(Collected data)
◇ ◇ ◇

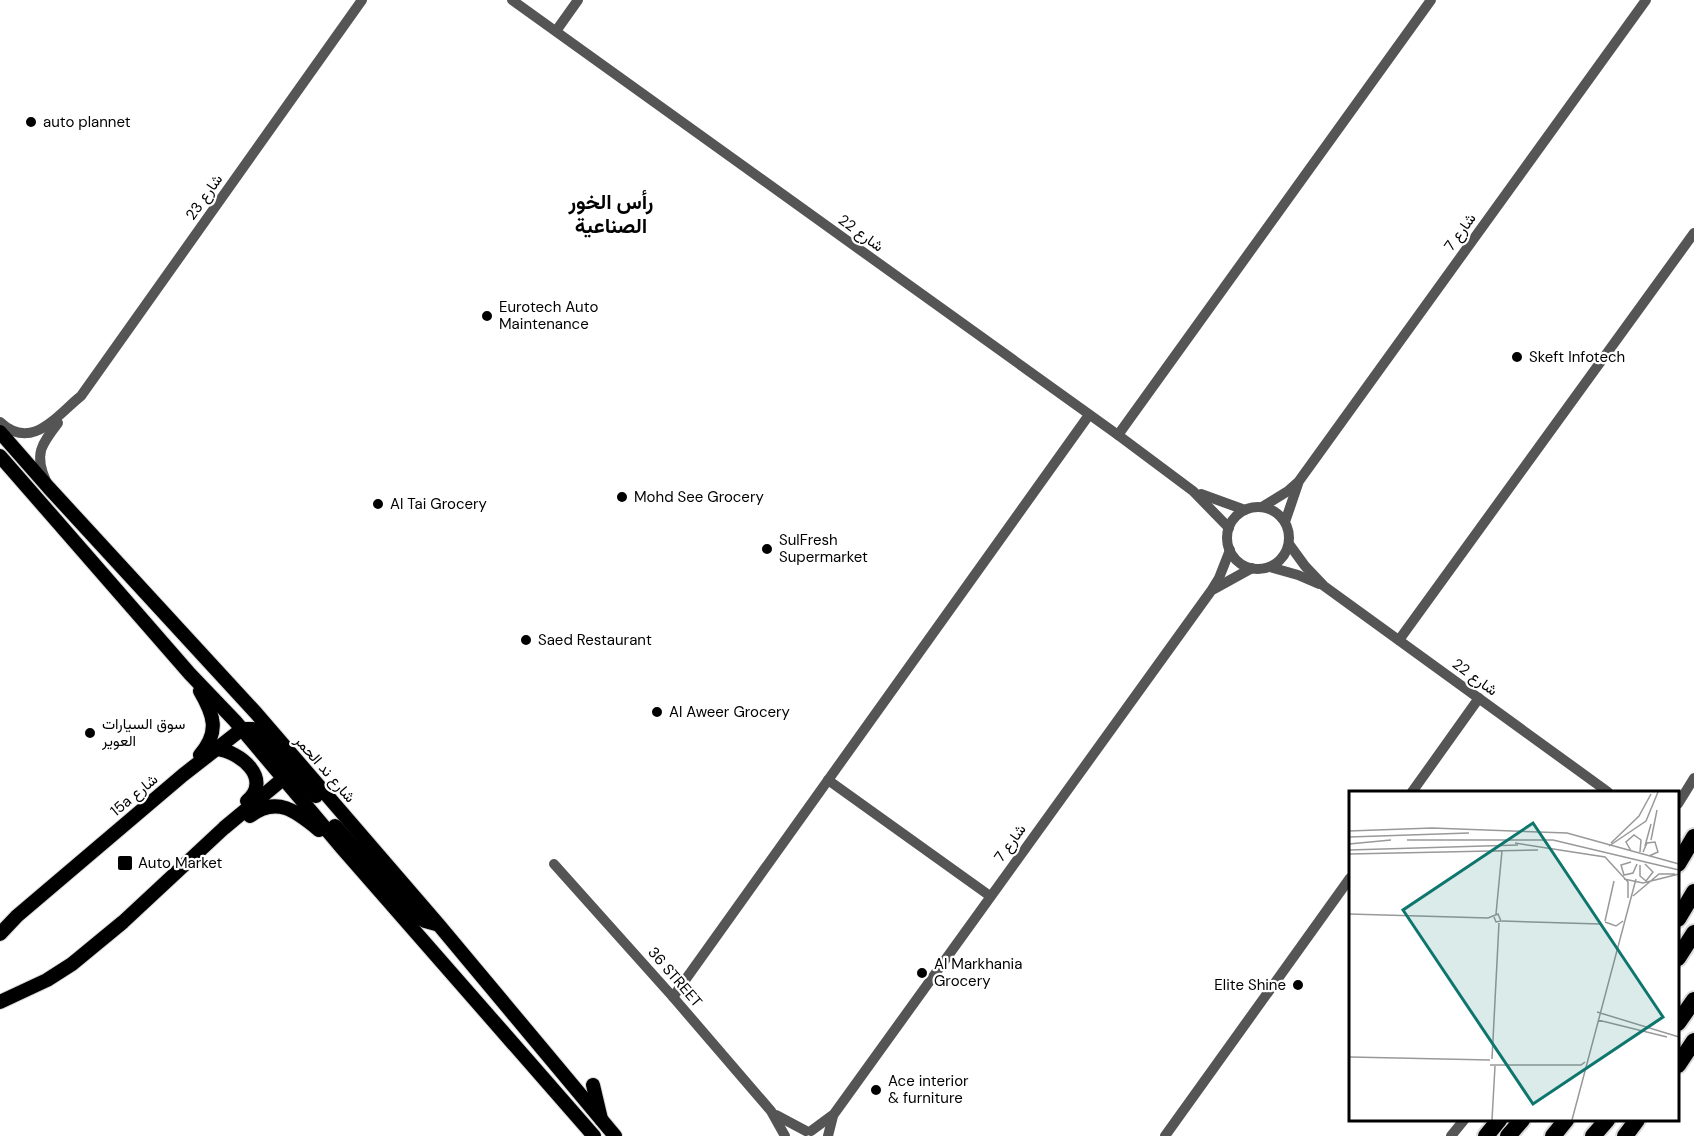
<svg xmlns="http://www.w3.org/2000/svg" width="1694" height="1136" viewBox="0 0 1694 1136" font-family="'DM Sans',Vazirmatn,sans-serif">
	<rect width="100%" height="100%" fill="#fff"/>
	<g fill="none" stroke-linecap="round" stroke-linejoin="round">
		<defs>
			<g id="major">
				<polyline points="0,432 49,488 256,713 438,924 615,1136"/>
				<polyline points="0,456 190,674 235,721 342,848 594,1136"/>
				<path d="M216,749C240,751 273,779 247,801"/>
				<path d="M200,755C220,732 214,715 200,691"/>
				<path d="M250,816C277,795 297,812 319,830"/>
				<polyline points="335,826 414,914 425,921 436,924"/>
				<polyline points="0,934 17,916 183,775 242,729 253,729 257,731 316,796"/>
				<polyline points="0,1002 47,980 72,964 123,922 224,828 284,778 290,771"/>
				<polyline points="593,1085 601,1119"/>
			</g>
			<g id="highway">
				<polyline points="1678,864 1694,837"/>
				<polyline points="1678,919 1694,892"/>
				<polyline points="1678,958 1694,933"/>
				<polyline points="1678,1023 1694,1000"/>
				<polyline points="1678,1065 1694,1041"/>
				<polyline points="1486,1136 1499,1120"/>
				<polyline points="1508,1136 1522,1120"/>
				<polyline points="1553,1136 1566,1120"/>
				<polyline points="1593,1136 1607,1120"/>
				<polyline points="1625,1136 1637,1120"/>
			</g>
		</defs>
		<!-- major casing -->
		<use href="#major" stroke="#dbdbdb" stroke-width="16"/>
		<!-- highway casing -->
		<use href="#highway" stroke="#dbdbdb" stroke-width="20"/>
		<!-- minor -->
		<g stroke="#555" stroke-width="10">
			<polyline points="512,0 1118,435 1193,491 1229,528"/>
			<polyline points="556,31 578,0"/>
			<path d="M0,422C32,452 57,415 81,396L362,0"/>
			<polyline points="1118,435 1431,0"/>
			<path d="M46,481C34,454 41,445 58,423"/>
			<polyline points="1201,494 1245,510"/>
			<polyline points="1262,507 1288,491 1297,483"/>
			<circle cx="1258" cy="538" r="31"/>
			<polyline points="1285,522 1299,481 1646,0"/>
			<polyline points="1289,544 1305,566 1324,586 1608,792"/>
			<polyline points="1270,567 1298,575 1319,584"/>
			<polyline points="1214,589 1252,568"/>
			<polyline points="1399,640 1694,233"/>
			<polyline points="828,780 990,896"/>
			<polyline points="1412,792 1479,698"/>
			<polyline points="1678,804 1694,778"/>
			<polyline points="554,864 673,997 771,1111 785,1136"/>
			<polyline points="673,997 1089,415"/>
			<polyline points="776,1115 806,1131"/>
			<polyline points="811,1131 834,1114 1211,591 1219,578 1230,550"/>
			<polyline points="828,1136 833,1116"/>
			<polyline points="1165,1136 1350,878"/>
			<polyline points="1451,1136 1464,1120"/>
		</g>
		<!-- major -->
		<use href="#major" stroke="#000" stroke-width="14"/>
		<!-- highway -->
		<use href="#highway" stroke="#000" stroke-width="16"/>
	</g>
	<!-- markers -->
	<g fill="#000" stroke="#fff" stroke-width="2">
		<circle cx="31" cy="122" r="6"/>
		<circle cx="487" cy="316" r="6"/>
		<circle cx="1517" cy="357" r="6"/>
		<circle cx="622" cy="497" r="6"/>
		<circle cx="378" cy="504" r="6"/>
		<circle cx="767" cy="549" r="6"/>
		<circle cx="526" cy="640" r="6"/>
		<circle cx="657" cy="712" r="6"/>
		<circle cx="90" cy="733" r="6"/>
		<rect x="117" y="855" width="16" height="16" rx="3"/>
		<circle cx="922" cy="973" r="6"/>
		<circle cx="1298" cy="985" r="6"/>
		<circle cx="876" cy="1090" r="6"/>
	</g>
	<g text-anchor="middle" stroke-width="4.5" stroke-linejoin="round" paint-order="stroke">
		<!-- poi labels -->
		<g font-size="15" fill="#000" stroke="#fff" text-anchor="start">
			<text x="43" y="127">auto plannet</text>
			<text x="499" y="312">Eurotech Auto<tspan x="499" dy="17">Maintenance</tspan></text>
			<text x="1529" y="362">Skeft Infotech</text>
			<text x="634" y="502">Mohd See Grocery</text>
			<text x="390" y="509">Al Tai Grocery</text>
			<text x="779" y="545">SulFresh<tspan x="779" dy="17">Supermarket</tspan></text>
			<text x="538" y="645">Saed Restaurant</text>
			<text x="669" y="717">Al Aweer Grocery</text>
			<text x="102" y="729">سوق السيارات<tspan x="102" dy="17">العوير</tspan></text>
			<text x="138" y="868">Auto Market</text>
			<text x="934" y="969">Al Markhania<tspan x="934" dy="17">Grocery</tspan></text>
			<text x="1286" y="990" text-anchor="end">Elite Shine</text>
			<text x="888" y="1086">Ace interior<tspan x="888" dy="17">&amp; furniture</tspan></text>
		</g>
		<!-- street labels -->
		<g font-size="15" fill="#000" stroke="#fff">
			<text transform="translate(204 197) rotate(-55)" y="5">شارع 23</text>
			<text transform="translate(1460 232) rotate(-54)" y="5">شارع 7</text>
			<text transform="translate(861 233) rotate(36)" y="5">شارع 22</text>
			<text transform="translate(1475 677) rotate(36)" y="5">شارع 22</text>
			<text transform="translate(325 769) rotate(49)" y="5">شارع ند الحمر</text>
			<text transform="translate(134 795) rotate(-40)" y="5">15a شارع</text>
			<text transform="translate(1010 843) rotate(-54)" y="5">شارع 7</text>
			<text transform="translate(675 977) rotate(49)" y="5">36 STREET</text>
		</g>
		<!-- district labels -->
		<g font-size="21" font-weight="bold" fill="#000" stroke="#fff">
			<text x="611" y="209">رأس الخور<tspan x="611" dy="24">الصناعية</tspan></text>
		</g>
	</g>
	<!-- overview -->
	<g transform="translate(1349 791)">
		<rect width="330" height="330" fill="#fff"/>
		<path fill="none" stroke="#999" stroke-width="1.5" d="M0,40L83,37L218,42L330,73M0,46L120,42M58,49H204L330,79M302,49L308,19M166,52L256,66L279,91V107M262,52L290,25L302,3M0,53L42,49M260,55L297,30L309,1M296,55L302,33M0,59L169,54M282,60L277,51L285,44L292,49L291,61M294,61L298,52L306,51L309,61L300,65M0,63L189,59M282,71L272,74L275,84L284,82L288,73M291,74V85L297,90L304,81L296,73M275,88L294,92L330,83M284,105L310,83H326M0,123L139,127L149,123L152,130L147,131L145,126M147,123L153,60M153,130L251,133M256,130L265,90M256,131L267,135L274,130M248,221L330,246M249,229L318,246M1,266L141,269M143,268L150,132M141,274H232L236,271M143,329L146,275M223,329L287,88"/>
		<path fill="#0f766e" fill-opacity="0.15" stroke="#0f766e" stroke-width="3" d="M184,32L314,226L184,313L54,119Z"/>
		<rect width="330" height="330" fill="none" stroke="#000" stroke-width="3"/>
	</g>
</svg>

◇ ◇ ◇

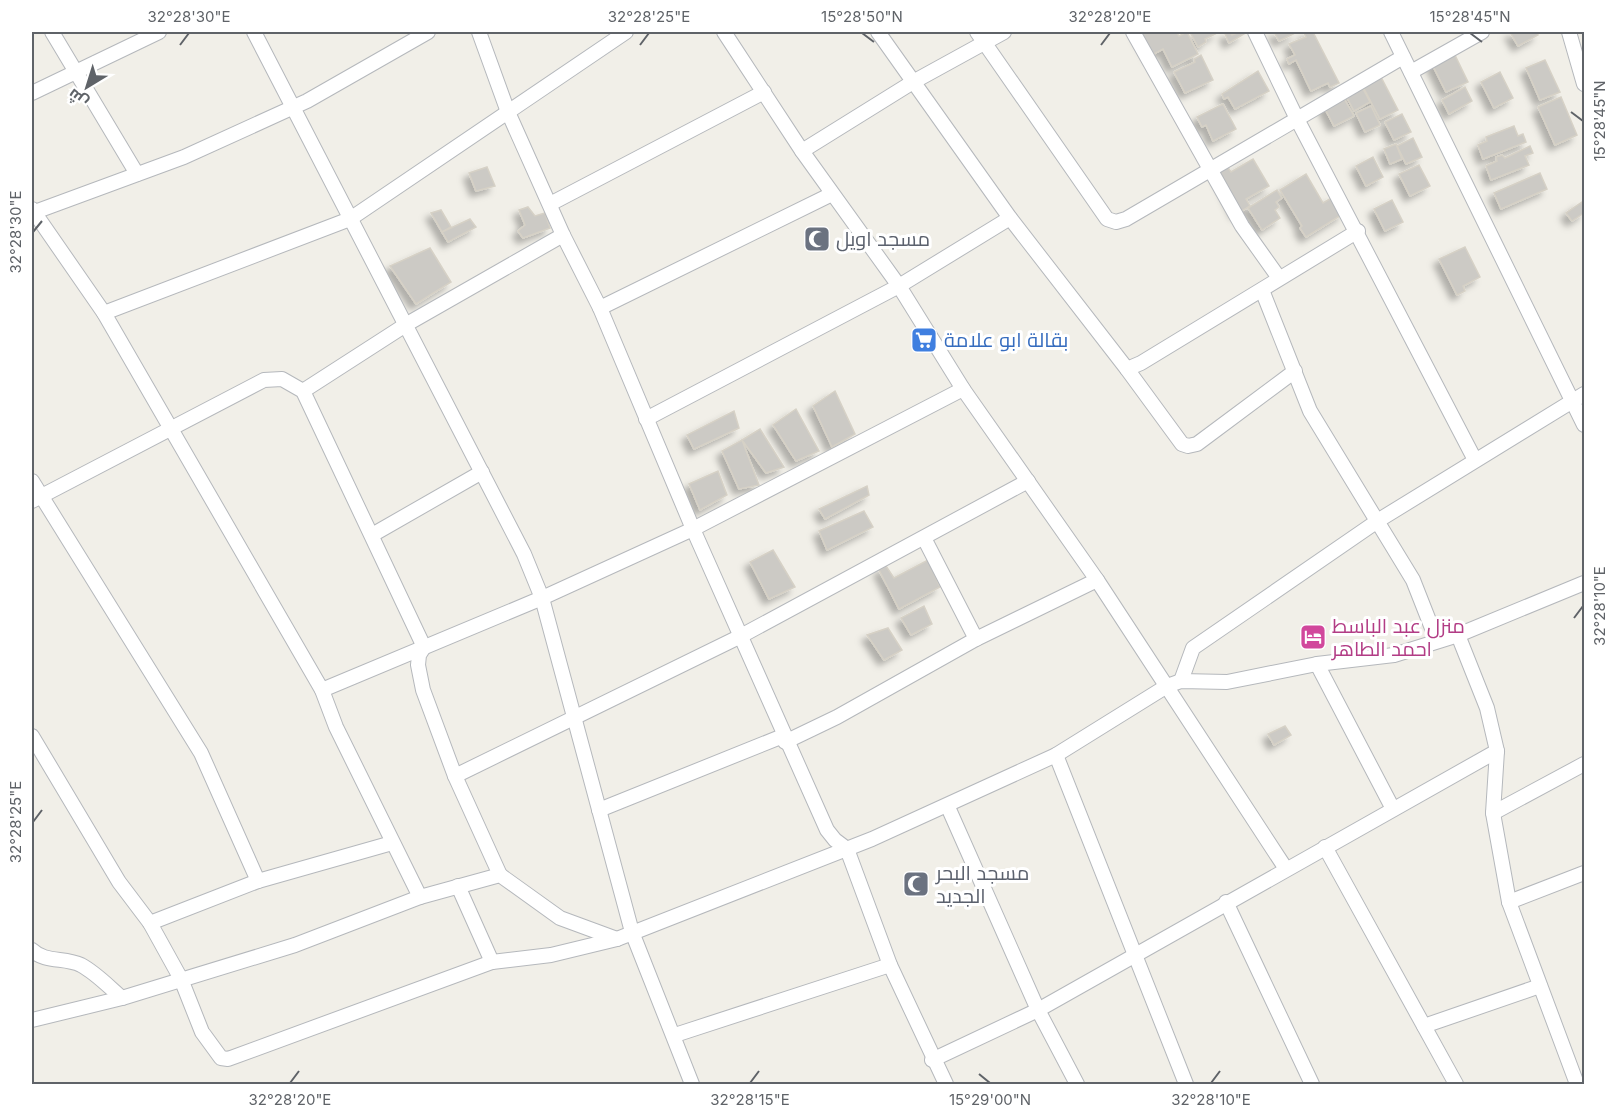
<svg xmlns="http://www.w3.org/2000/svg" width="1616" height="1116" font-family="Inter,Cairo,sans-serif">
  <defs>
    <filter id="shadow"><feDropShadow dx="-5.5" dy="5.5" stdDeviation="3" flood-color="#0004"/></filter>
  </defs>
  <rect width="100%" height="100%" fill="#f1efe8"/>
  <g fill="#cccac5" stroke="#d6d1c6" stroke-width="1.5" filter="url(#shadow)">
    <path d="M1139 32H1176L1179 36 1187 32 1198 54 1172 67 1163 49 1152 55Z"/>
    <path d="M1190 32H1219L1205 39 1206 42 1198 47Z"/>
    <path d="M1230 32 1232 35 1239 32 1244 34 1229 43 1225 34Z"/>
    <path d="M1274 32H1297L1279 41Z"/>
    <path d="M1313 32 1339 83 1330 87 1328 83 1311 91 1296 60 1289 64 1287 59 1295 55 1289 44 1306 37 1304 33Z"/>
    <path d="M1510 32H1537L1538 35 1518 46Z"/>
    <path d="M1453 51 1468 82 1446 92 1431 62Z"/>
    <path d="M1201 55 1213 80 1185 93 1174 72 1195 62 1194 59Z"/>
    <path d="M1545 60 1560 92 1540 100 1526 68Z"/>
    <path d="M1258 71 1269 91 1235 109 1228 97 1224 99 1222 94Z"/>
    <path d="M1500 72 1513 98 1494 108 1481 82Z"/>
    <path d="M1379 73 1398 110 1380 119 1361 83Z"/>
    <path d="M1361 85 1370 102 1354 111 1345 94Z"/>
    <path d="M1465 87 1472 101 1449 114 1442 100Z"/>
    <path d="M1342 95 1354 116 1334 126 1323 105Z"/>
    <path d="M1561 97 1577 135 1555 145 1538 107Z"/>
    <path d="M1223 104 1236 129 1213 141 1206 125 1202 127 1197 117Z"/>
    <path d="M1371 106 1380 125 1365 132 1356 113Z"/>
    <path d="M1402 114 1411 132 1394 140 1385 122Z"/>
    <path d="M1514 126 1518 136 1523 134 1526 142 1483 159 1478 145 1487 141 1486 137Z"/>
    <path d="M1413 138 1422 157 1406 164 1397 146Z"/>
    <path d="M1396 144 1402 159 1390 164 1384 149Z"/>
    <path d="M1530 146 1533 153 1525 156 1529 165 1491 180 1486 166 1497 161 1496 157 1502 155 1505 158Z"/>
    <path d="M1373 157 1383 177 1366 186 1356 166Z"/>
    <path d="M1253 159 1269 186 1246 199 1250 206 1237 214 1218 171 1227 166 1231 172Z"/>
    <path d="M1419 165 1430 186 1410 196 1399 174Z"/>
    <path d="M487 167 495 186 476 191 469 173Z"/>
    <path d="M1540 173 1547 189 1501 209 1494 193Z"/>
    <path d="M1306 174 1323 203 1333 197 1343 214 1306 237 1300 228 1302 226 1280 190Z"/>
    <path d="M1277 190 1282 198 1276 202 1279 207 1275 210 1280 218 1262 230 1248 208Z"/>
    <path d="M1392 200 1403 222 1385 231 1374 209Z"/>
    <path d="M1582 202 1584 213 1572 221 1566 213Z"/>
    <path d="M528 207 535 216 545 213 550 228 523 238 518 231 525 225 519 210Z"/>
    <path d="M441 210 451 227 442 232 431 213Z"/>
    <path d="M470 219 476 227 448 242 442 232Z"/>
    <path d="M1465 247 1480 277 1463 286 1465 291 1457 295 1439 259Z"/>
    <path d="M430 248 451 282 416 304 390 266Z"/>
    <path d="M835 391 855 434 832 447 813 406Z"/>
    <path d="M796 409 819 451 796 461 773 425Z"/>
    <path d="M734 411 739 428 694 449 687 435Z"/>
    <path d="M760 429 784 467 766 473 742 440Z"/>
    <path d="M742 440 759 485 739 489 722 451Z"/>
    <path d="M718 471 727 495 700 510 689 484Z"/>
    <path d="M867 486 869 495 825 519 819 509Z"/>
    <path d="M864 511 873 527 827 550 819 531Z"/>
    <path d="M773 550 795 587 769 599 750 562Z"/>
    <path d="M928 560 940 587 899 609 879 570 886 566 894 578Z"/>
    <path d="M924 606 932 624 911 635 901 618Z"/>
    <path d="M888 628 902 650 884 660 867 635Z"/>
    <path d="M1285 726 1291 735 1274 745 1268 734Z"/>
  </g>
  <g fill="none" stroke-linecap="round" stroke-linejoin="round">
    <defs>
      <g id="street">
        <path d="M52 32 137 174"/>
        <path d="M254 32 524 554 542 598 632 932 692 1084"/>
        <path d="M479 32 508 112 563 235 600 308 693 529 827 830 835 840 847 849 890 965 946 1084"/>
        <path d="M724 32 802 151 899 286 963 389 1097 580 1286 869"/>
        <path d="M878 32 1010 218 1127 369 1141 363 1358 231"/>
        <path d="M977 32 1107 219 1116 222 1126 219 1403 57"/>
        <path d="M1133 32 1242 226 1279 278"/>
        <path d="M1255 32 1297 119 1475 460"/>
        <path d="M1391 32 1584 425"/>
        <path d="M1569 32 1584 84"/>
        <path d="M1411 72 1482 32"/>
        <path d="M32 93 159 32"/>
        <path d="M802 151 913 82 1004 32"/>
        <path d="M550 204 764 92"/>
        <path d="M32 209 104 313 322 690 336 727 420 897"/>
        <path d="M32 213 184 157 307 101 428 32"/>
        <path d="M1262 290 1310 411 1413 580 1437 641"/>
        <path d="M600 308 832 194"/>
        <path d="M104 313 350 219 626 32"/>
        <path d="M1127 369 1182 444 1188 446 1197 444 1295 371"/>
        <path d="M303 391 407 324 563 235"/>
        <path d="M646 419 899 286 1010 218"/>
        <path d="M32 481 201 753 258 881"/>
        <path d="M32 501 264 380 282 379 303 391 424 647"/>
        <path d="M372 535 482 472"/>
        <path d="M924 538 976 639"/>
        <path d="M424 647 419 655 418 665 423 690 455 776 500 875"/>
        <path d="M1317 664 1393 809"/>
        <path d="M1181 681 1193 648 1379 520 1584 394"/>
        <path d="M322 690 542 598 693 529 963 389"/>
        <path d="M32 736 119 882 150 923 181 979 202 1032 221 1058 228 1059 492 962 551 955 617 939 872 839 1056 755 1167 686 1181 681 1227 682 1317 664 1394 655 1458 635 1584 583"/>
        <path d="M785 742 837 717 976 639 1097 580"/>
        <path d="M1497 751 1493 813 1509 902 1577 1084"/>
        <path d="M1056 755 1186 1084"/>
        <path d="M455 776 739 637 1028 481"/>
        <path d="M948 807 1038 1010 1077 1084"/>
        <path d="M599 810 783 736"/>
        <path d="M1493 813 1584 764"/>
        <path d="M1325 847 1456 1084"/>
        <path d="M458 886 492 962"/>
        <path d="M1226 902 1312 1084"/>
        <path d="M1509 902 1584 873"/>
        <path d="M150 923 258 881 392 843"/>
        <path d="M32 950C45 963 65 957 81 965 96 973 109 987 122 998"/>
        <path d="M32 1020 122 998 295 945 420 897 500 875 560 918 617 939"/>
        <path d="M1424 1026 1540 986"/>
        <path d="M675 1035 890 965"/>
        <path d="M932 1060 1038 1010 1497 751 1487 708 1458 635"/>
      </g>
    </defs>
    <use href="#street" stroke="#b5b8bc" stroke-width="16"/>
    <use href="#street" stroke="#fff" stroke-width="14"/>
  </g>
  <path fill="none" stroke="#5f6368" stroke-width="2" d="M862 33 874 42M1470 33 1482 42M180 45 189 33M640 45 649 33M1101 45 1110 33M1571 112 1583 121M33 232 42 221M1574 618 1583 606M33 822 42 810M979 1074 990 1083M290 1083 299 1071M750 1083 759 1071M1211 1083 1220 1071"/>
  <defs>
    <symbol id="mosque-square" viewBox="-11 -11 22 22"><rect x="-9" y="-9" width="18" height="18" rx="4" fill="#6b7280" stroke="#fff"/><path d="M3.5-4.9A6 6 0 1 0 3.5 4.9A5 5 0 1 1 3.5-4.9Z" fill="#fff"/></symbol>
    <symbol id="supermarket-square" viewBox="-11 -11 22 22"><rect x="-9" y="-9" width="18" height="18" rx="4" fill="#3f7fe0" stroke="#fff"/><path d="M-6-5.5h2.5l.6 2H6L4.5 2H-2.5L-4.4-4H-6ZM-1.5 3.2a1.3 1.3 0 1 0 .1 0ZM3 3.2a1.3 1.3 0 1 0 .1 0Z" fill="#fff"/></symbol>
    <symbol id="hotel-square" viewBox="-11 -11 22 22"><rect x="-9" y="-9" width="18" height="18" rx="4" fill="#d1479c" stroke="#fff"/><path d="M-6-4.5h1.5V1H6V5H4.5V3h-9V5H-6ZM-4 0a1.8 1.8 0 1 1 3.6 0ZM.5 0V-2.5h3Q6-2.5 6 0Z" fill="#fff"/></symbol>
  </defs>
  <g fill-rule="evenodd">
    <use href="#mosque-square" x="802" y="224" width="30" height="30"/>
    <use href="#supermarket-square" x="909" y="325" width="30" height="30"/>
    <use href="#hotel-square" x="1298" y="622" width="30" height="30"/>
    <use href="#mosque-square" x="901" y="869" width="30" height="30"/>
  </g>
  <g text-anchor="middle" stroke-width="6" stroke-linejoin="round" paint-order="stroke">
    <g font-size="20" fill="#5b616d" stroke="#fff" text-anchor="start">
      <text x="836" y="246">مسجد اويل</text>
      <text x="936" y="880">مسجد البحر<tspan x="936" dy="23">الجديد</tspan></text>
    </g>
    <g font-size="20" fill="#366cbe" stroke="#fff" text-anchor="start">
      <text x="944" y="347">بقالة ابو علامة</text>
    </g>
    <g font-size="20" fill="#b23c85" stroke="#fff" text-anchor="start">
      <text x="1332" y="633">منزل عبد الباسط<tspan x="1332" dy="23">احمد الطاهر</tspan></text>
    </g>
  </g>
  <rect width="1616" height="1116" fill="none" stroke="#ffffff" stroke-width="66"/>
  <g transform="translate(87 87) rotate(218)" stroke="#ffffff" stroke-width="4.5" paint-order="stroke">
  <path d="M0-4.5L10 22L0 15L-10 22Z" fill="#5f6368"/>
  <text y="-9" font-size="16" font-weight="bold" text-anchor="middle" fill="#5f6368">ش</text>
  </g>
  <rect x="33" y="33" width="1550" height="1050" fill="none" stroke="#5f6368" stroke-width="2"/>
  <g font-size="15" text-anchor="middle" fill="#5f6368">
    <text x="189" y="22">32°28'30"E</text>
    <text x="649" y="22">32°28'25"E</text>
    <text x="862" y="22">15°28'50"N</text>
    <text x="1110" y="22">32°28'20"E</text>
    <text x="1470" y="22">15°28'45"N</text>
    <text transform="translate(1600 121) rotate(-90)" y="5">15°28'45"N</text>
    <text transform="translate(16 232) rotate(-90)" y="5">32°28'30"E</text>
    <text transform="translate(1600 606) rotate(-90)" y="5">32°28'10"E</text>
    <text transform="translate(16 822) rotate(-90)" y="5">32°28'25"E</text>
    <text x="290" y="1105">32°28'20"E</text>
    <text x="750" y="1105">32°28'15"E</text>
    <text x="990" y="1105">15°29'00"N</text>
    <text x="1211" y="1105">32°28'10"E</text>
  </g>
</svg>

◇ ◇ ◇

● Task instructions
If the string "linecap" appears in a line of the entries, report the line.

● Task response
	<g fill="none" stroke-linecap="round" stroke-linejoin="round">
  <g fill="none" stroke-linecap="round" stroke-linejoin="round">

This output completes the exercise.